*** Source information Section Begins ***

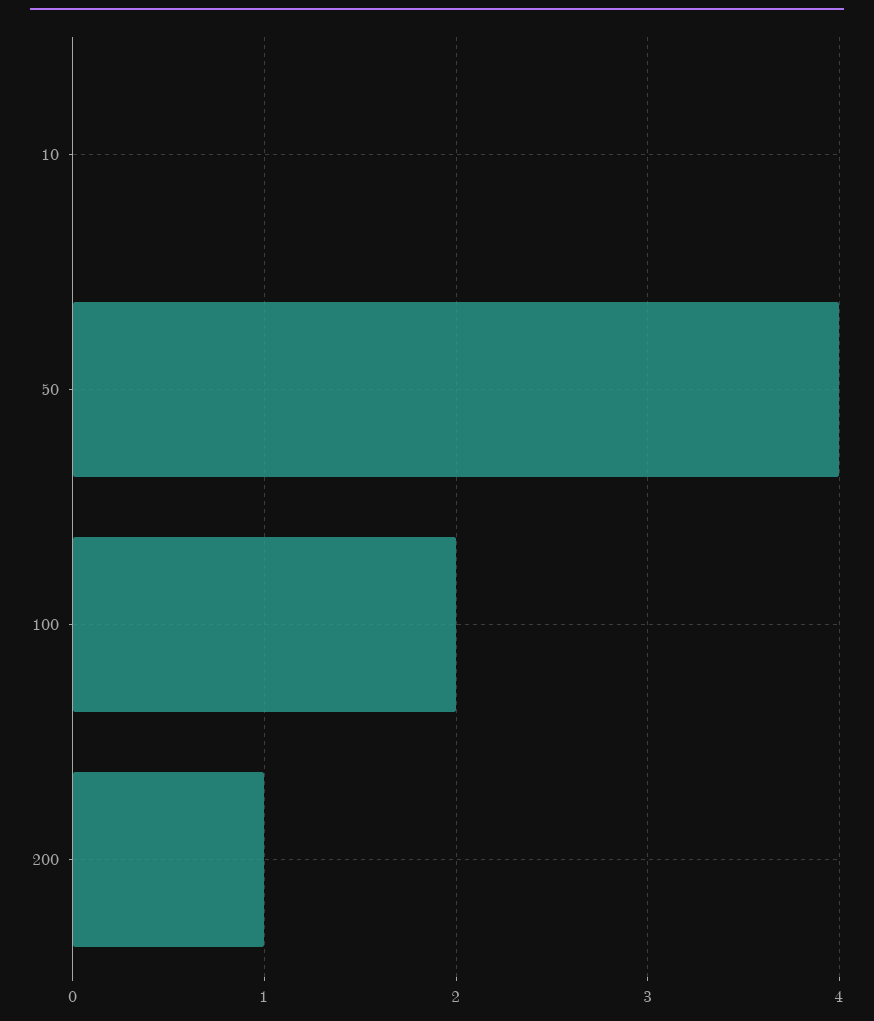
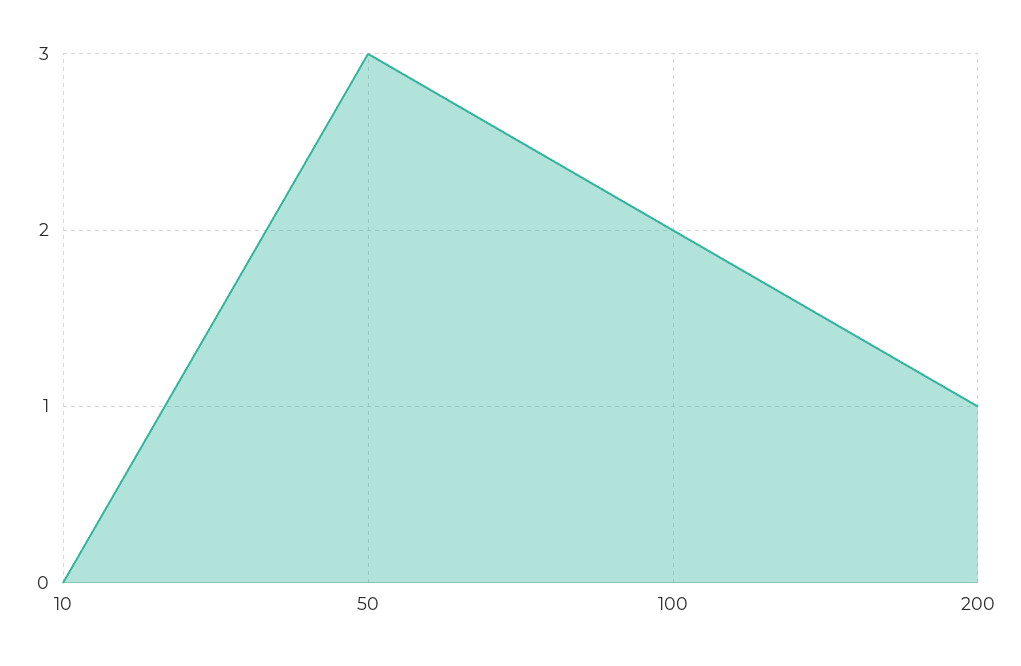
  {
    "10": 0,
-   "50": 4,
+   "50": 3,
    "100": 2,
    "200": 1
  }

*** Source information Section Ends ***
*** Source information Section Begins ***

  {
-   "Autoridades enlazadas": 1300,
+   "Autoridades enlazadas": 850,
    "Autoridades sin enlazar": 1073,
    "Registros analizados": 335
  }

*** Source information Section Ends ***
*** Source information Section Begins ***

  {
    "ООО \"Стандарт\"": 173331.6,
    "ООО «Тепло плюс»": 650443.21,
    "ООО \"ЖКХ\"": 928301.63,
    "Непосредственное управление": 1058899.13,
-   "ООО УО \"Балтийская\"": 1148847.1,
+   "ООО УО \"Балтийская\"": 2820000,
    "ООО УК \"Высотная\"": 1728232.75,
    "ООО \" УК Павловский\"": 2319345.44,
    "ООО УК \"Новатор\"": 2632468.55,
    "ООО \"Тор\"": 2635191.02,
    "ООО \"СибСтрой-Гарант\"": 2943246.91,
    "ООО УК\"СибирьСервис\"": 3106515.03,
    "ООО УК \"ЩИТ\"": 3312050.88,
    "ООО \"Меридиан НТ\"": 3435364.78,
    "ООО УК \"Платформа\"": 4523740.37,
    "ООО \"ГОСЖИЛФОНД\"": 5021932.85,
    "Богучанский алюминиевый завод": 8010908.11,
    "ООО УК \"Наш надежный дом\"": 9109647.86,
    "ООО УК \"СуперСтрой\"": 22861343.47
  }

*** Source information Section Ends ***

Problem:
Work out how many lines in the records above hold the string "Autoridades", then give only that count.

Result of the exercise:
3